Cela ressemble au routier d’une grande ville avec ses grands échangeurs. En fait, il s’agit de la circulation des protéines, rendues visibles grâce à des marqueurs luminescents issus de méduses, qui traversent les neurones pour les régénérer. C’est grâce à cette nouvelle méthode d’imagerie que les chercheurs de l’université de Californie du Sud (USC) ont pu réaliser cette vidéo inédite et trop courte qui dévoile l’intérieur des neurones.

Un nouveau cerveau toutes les semaines

“Notre cerveau est démonté et remonté chaque jour”, indique Don Arnold, professeur de biologie moléculaire et informatique au Dornsife College de l’USC et auteur d’un article sur ce sujet dans la revue Cell-Reports du 26 juillet 2012. “D’ici une semaine, votre cerveau sera constitué de protéines entièrement différentes de celles qui le compose aujourd’hui”, ajoute-t-il. “Cette vidéo montre cette régénération.
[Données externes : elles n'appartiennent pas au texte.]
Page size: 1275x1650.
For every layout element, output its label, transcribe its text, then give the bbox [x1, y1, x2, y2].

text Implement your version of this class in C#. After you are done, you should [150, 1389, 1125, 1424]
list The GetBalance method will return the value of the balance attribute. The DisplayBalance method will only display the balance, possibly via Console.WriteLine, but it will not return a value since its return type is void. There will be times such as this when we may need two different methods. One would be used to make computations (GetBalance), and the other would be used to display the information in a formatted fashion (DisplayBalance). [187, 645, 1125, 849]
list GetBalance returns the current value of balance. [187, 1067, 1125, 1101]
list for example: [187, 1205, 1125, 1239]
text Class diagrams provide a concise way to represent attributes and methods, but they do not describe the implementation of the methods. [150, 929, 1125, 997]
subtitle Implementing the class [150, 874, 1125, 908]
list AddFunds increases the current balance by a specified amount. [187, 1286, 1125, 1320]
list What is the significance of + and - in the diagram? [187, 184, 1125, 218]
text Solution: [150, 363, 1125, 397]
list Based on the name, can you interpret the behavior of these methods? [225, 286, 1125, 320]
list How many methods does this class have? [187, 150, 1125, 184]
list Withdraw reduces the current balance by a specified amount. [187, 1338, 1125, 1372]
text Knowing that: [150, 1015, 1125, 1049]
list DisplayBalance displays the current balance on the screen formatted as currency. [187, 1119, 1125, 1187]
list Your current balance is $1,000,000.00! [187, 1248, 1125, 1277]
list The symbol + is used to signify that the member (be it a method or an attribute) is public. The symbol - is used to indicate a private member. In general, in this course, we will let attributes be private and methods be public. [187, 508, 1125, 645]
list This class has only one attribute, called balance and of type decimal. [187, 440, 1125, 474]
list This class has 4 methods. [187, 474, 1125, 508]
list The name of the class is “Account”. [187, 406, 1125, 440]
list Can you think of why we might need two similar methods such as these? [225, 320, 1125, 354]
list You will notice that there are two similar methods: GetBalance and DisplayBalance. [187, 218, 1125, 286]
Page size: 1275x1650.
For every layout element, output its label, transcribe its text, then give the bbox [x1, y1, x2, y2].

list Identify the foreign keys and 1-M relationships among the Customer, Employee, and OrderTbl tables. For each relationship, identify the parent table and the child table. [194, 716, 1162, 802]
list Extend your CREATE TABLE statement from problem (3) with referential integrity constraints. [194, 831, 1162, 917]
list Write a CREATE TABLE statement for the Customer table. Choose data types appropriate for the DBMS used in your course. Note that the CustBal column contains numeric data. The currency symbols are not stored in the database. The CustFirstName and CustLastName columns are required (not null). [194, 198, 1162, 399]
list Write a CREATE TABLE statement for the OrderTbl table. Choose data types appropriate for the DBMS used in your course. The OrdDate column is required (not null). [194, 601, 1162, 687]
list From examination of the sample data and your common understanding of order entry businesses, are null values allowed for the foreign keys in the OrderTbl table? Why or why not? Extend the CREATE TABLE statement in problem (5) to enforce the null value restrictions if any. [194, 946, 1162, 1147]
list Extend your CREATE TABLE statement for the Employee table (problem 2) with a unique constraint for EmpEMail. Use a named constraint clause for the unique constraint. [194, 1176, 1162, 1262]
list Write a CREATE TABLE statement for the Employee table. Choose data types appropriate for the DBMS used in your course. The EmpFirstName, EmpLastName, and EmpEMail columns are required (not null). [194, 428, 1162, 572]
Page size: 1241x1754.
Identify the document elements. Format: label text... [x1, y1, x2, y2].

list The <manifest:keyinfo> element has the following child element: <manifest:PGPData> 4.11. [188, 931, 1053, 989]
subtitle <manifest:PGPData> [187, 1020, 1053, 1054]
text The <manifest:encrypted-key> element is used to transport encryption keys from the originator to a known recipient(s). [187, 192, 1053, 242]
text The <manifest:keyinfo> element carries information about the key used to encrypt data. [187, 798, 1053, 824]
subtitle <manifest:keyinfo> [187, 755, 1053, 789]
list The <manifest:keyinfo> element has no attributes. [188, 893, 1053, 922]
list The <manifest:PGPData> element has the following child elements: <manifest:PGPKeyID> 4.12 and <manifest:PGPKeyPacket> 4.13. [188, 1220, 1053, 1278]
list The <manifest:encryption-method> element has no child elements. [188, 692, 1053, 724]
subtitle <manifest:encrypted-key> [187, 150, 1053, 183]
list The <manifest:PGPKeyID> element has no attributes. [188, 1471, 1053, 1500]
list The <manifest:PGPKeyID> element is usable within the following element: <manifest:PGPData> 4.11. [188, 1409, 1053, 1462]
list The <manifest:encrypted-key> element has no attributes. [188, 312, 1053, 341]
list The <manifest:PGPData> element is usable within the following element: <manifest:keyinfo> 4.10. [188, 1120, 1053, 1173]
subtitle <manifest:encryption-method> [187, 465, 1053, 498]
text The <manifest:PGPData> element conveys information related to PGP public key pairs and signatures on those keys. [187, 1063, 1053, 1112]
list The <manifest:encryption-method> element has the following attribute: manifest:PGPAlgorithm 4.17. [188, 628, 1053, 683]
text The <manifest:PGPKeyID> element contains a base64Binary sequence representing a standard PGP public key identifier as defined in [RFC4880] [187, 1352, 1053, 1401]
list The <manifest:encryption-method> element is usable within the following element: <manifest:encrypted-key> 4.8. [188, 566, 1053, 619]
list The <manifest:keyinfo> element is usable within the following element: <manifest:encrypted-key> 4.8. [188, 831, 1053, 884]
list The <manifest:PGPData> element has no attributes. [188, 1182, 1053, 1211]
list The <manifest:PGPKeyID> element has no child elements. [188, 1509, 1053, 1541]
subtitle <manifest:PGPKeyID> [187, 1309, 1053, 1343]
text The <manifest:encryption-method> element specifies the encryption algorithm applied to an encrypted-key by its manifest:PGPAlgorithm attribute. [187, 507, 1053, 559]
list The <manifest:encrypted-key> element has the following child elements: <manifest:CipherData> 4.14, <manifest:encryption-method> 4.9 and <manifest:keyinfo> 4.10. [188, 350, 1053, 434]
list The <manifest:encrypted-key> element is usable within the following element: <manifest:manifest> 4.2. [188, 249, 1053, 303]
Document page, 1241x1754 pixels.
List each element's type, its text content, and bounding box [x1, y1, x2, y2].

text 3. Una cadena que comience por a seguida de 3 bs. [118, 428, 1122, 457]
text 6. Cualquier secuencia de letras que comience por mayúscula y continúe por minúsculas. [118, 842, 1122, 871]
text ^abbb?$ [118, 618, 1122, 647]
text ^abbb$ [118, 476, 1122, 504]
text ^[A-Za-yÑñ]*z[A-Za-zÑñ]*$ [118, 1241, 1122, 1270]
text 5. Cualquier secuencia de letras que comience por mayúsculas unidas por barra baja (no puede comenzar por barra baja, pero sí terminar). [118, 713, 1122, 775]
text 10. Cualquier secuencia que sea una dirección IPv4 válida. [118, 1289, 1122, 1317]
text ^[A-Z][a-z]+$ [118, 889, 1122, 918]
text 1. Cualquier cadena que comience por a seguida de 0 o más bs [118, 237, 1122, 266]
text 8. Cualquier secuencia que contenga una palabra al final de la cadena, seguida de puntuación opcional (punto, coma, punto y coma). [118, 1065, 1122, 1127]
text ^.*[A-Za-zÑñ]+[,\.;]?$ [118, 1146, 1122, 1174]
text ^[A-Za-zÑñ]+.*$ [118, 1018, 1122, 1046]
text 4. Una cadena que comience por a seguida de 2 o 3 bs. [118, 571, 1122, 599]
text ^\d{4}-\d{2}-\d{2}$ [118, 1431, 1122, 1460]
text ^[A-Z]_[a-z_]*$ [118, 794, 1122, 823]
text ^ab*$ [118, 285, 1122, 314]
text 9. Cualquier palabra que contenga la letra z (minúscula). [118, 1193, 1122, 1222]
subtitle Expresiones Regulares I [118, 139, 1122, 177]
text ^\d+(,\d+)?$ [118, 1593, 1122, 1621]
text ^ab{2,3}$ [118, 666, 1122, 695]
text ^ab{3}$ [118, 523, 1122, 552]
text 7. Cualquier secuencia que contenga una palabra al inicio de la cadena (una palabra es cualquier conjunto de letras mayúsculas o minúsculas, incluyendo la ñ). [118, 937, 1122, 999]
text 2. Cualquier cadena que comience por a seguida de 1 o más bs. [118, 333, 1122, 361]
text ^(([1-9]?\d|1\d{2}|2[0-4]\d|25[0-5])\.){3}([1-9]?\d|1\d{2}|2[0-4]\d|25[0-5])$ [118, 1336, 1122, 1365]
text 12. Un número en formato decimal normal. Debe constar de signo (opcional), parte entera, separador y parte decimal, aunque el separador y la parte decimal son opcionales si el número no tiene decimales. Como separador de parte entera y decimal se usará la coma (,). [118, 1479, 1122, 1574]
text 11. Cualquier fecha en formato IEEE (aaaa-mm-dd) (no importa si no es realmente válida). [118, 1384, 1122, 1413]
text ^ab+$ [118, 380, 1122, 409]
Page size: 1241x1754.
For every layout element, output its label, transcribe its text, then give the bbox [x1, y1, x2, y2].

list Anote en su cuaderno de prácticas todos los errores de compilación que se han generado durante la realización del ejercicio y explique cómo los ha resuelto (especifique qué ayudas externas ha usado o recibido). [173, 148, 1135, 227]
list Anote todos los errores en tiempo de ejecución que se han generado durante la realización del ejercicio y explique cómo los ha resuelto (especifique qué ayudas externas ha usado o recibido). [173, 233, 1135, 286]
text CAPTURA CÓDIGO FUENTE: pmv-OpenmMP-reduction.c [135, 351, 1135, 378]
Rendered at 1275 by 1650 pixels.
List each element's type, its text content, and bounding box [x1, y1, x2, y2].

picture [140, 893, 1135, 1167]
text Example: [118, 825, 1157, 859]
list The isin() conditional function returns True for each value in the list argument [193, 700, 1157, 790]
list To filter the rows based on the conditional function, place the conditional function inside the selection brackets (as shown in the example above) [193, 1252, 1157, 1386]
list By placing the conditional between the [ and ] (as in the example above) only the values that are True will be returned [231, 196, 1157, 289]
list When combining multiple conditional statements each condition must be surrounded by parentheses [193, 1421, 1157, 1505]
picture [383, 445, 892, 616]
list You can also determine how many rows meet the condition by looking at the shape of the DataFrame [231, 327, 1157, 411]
Nous savions que cela se produisait mais, maintenant, nous pouvons voir le processus en train de se produire”.

La découverte du parcours réel des protéines

La nouvelle technique d’imagerie permet de suivre le parcours des protéines vers les deux zones qu’elles nourrissent dans les neurones : l’axone, le câble électrique qui transmet les signaux, et les dendrites, portes d’entrée des neurones pour les signaux provenant d’autre cellules. “Il est connu depuis plusieurs décennies que les protéines ont pour cible soit l’une soit l’autre de ces zones. Mais nous ne comprenions pas comment ce ciblage se produisait jusqu’à ce que nous puissions réellement voir les protéines se déplacer vers l’une ou l’autre”, note Sarmad Al-Bassam, doctorant et principal auteur de ‘l’article paru dans Cell Reports.

“Notre résultat est très surprenant”, précise Don Arnold. “Nous avons découvert qu’au lieu de viser spécifiquement les dendrites, les protéines pénètrent dans les deux zones et qu’elles sont ensuite stoppées pour leur éviter de se déplacer au delà de la portion initiale de l’axone”.